How to Distinguish Reactive Mesothelial Cells vs Malignant Cells

Mesothelial cells form the mesothelium, a delicate lining covering the body’s major internal cavities, including the pleura (lungs), peritoneum (abdomen), and pericardium (heart). This layer acts as a protective barrier and facilitates movement by secreting a lubricating fluid. Pathologists face a significant challenge distinguishing between reactive mesothelial proliferation, a benign response to injury, and malignant mesothelioma, a life-threatening cancer. The morphological changes in these cells are highly ambiguous, making visual differentiation difficult. Accurately determining the nature of the cells is paramount for directing the correct medical path for the patient.

Defining Mesothelial Cells and Their Environments

Mesothelial cells are simple, flattened cells that constitute the serous membranes (serosa), lining the coelomic cavities and surrounding the visceral organs. The primary function of this lining is to produce a thin, slippery fluid that minimizes friction, allowing organs like the lungs to expand and contract smoothly. These cells also play a role in fluid transport, tissue repair, and immune surveillance.

A “reactive” change is a benign, non-cancerous response to irritation, infection, or injury, such as fluid buildup or a surgical procedure. In this state, the cells multiply and change shape to repair the damaged lining, resulting in reactive mesothelial hyperplasia. This proliferation is the body’s attempt to heal, but the resulting cellular changes can sometimes intensely mimic the appearance of cancer under a microscope. Reactive changes signal an underlying problem that needs treatment, but they do not represent a malignant transformation.

Visual Distinction: Reactive vs. Malignant Morphology

Initial diagnosis relies on the visual assessment of cellular morphology, typically from fluid samples or tissue biopsies. The plasticity of mesothelial cells means that reactive cells can exhibit features associated with malignancy, while some malignant cells can appear benign. For example, highly reactive mesothelial cells may form large, cohesive groups or exhibit multiple nuclei, features that can be suspicious.

Pathologists look for specific attributes that favor a benign diagnosis, such as uniform cell size and shape, smooth nuclear contours, and a low nucleus-to-cytoplasm ratio (abundant cytoplasm). Reactive cells often appear in organized sheets and are seen against a background rich with inflammatory cells, indicating an active healing process.

In contrast, malignant cells typically display significant pleomorphism (variation in size and shape). Malignancy is suggested by a high nucleus-to-cytoplasm ratio, irregular nuclear membranes, and prominent, multiple nucleoli. Malignant mesothelioma cells tend to form disorganized, ball-like aggregates rather than flat sheets, and they may show evidence of necrosis. In tissue biopsies, the most definitive visual feature of malignancy is the invasion of the underlying tissue, which is not seen in benign reactive processes.

Advanced Techniques for Differentiation

When visual features are ambiguous, specialized laboratory tests, primarily Immunohistochemistry (IHC), are employed to definitively distinguish the cell types. IHC uses antibodies to detect specific proteins expressed by the cells, providing a molecular fingerprint of their identity. Testing involves a panel of markers to confirm the mesothelial origin and exclude other types of cancer, such as metastatic adenocarcinoma.

IHC Markers for Mesothelial Lineage

Markers like Calretinin and WT1 are used to confirm mesothelial lineage, as they are strongly expressed in both benign and malignant mesothelial cells.

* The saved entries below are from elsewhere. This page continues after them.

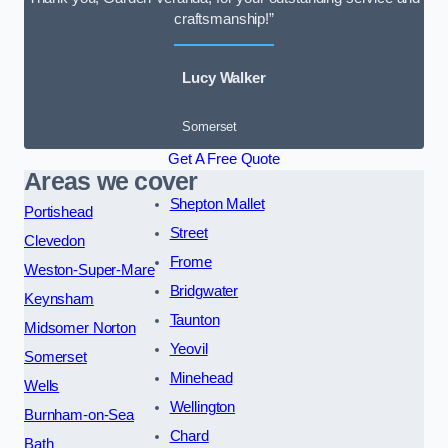
craftsmanship!”
Lucy Walker
Somerset
Get A Free Quote
Areas we cover
Shepton Mallet
Portishead
Street
Clevedon
Frome
Weston-Super-Mare
Bridgwater
Keynsham
Taunton
Midsomer Norton
Yeovil
Somerset
Minehead
Wells
Wellington
Burnham-on-Sea
Chard
Bath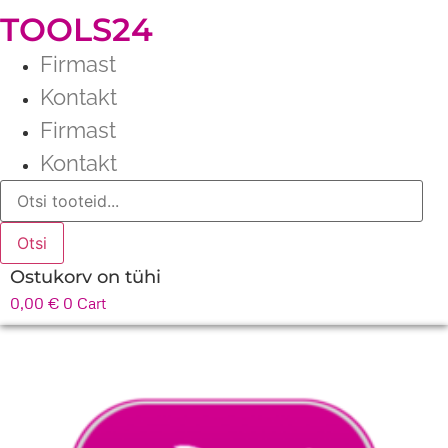
TOOLS24
Firmast
Kontakt
Firmast
Kontakt
Products
search
Otsi
Ostukorv on tühi
0,00
€
0
Cart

IHC Markers for Malignancy

To confirm malignancy, pathologists utilize markers that are highly expressed in cancer but absent or weak in reactive cells. For instance, Epithelial Membrane Antigen (EMA) and Glucose Transporter 1 (GLUT-1) show strong, diffuse staining in malignant mesothelioma, while reactive cells are largely negative. Conversely, the protein Desmin is often present in reactive mesothelial cells but is typically absent in malignant mesothelioma.

Molecular testing provides further clarity by focusing on genetic alterations linked to malignancy. Loss of the BAP1 protein, detected by the absence of nuclear staining, is a highly specific indicator of malignant mesothelioma. Normal or reactive mesothelial cells retain BAP1, showing positive nuclear staining. The combined results from these IHC and molecular panels offer the highest level of confidence in the final diagnosis.

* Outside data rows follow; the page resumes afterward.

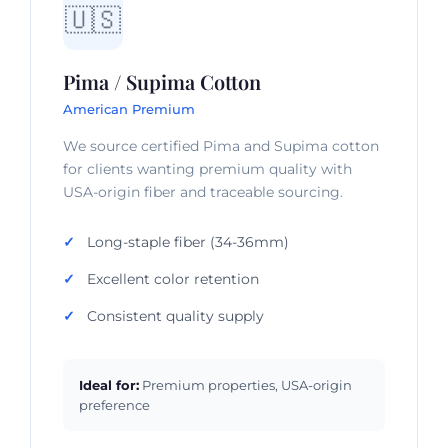
🇺🇸
Pima / Supima Cotton
American Premium
We source certified Pima and Supima cotton
for clients wanting premium quality with
USA-origin fiber and traceable sourcing.
Long-staple fiber (34-36mm)
Excellent color retention
Consistent quality supply
Ideal for:
Premium properties, USA-origin
preference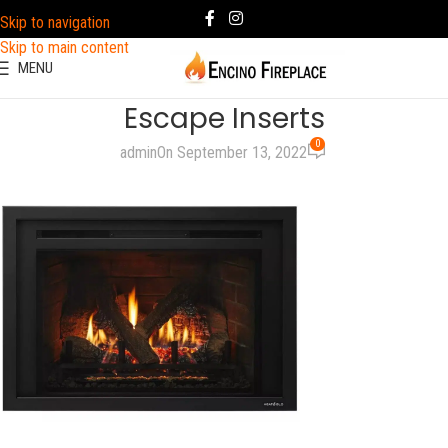
Skip to navigation
Skip to main content
MENU
Escape Inserts
0
admin
On September 13, 2022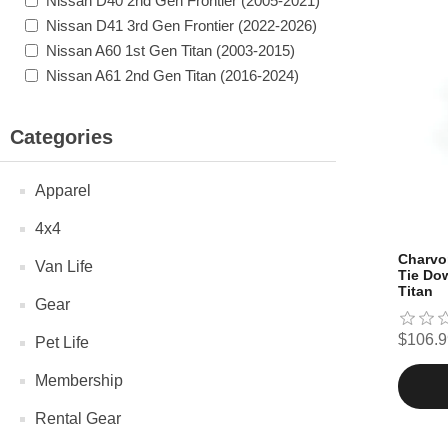
Nissan D40 2nd Gen Frontier (2005-2021)
Nissan D41 3rd Gen Frontier (2022-2026)
Nissan A60 1st Gen Titan (2003-2015)
Nissan A61 2nd Gen Titan (2016-2024)
Categories
Apparel
4x4
Charvo
Van Life
Tie Dow
Titan
Gear
$106.9
Pet Life
Membership
Rental Gear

The Clinical Impact of Diagnosis

The accurate differentiation between a reactive process and a malignant one carries enormous weight for patient care. If the cells are determined to be reactive, management shifts toward identifying and treating the underlying cause, such as draining excess fluid or administering antibiotics. The condition is monitored, and aggressive cancer treatment is avoided.

A diagnosis of malignant mesothelioma necessitates an aggressive treatment strategy. This cancer typically requires a complex, multi-modal approach, which may include chemotherapy, radiation therapy, and extensive surgery. The definitive diagnosis provided by the pathologist is the direct trigger for either a focused, non-cancerous intervention or an urgent oncological regimen.